INPUT RECORDS Block Start

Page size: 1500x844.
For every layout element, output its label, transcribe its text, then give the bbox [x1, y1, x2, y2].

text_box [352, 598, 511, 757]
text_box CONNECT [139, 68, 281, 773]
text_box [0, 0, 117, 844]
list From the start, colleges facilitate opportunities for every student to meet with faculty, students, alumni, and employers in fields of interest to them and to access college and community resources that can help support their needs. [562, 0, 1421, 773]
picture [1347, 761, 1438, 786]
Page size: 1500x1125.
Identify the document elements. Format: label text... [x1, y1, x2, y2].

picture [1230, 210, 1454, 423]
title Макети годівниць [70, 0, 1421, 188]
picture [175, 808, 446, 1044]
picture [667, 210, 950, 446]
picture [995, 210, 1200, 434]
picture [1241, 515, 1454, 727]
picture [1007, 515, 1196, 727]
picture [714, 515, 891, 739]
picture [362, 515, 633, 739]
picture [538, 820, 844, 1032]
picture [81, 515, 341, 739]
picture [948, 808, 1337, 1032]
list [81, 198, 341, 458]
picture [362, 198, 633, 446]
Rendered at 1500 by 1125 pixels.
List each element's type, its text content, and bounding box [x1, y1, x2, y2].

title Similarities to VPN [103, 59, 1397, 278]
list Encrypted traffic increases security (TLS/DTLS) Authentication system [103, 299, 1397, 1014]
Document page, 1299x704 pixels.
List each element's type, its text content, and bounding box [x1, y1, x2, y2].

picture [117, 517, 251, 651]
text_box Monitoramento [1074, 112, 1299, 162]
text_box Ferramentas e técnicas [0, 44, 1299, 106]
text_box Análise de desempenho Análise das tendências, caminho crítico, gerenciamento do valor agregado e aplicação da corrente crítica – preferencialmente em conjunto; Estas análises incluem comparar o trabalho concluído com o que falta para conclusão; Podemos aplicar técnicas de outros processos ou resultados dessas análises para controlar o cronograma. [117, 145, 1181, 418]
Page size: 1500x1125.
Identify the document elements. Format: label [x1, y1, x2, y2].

INPUT RECORDS Block End

### JOB
Of all the lines in the data above, show only those that hold the word "pixels".

### TASK ANSWER
Rendered at 1500 by 1125 pixels.
Document page, 1299x704 pixels.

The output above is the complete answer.